> [Required action]: Respond with exact copies of the lines running from the line that contains "Thai language usage" to the end of the material.

> [Data excerpt]:

....

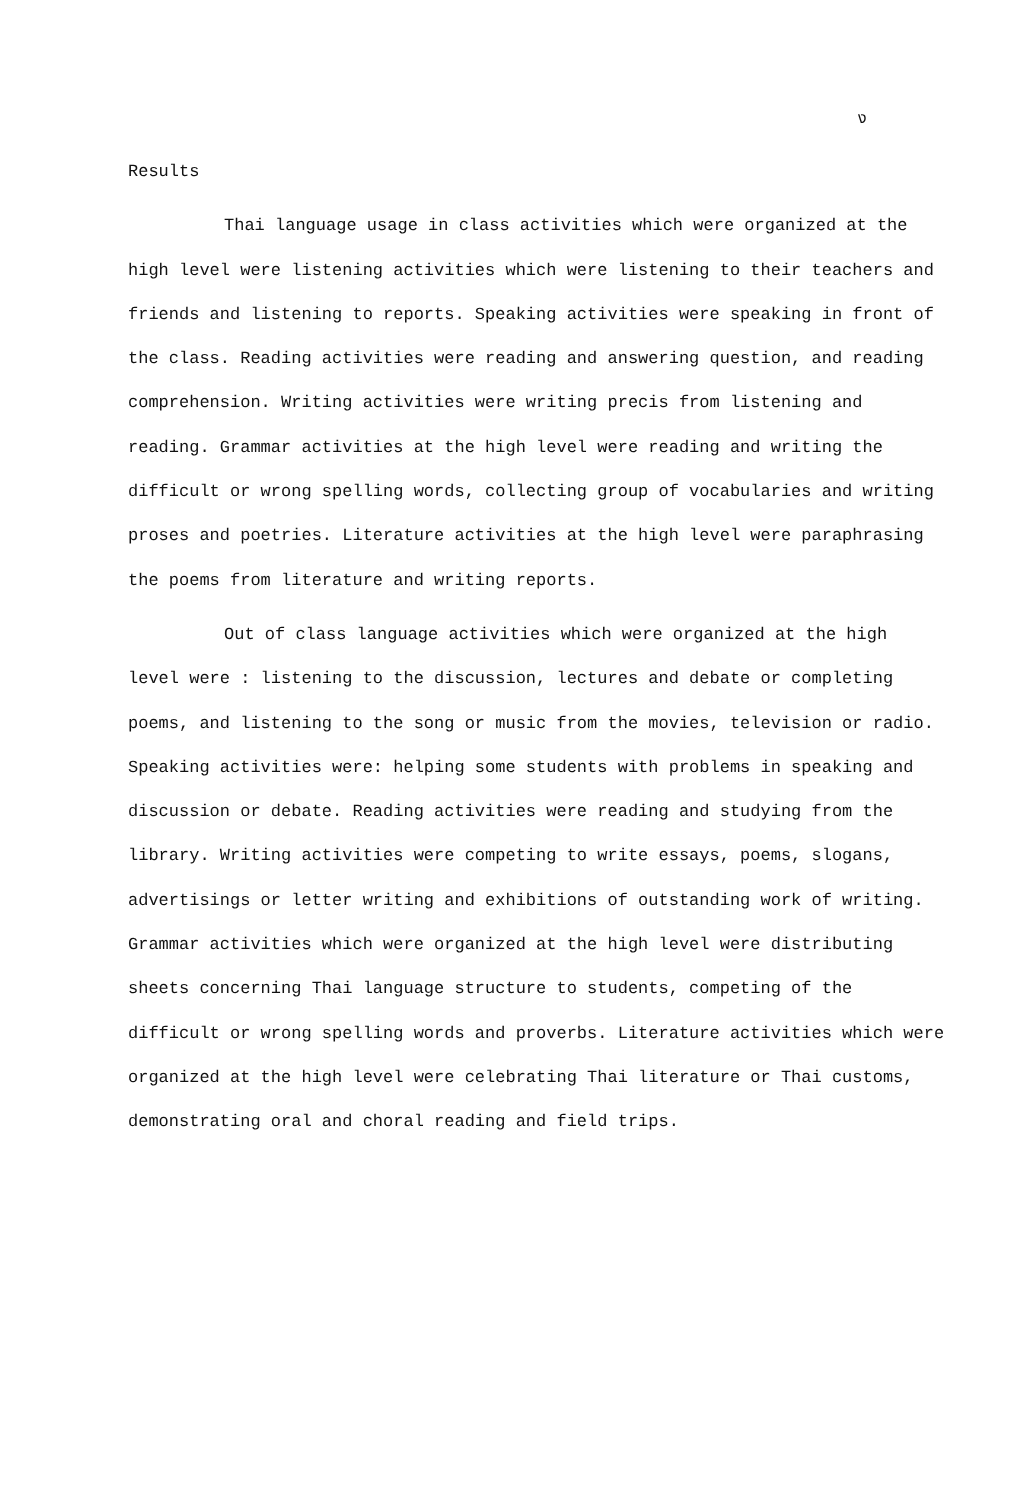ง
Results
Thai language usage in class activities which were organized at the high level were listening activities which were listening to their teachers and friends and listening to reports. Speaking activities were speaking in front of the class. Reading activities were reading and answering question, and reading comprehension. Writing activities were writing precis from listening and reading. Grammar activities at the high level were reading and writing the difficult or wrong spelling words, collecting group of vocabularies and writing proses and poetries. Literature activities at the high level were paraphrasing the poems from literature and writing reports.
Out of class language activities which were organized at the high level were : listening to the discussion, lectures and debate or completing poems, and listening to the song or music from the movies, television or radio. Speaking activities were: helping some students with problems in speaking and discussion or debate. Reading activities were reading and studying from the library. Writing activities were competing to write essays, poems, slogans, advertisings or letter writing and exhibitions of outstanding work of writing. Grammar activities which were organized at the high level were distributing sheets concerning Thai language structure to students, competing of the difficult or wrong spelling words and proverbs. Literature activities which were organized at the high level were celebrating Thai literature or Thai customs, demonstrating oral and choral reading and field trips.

....

> [Response below]:
Thai language usage in class activities which were organized at the high level were listening activities which were listening to their teachers and friends and listening to reports. Speaking activities were speaking in front of the class. Reading activities were reading and answering question, and reading comprehension. Writing activities were writing precis from listening and reading. Grammar activities at the high level were reading and writing the difficult or wrong spelling words, collecting group of vocabularies and writing proses and poetries. Literature activities at the high level were paraphrasing the poems from literature and writing reports.
Out of class language activities which were organized at the high level were : listening to the discussion, lectures and debate or completing poems, and listening to the song or music from the movies, television or radio. Speaking activities were: helping some students with problems in speaking and discussion or debate. Reading activities were reading and studying from the library. Writing activities were competing to write essays, poems, slogans, advertisings or letter writing and exhibitions of outstanding work of writing. Grammar activities which were organized at the high level were distributing sheets concerning Thai language structure to students, competing of the difficult or wrong spelling words and proverbs. Literature activities which were organized at the high level were celebrating Thai literature or Thai customs, demonstrating oral and choral reading and field trips.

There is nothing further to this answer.